If the order — which can also be appealed before the Supreme Court — is implemented, Abu-Ziad’s deportation would become the first such action under the new strong-arm policy in the territories approved by the Cabinet at its weekly session last Sunday.
An Army spokesman said today that Abu-Ziad is a senior leader of Fatah in the territories and is involved in terrorist and subversive activities. He also said Abu-Ziad maintains contact with people active in Fatah, both inside and outside the territories.
RETURNED AND THEN REARRESTED
Abu-Ziad has served ten years in prison for Fatah activities. He was first arrested on suspicion of Fatah activities in September 1979. He was released, then rearrested two months later, when the authorities uncovered a widespread Fatah network. He was charged with heading a terrorist cell, undergoing military training, receiving Fatah funds from abroad, and distributing Fatah funds in the territories.
Upon his release in November 1980, Abu-Ziad opened a bookstore in East Jerusalem. In 1982, he was placed under house arrest for allegedly carrying on Fatah activities and making his store a meeting-place for PLO activists. Military sources here said Abu-Ziad violated the house arrest orders.
Abu-Ziad’s attorney, Amnon Zichroni, said he will seek an interim court order to delay the deportation order while he prepares his client’s appeal. He will attempt to overturn the precedents of the deportations of the late Hebron Mayor Fahed Kawasme and Halhoul Mayor Mohammed Milhim in 1980. These were approved by the Supreme Court, which ruled that the Geneva Convention banning deportation does not apply in the territories.
The deportation order was condemned by Meir Wilner of the Hadash Communist Party as a surrender to the pressure of the Kahanists.

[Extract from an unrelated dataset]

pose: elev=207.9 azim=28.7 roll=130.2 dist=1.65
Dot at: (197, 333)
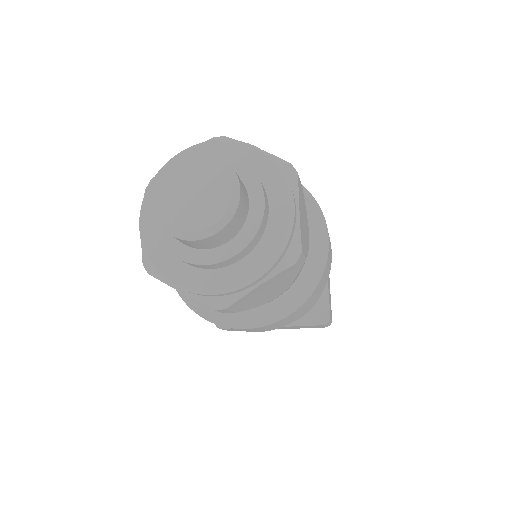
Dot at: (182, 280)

Leaders of the Progressive List for Peace said Abu-Ziad should be brought to trial, and that the strong-arm policy in the territories would only increase terrorism and violence. The Citizens Rights Society stated that the judicial system provided sufficent legal mechanisms to cope with subversion and incitement, and that there was no need for deportation.
Minister of Police Haim Barlev said that the deportation policy in the territories would continue, if necessary. This policy, he said, would bring about calm in the territories.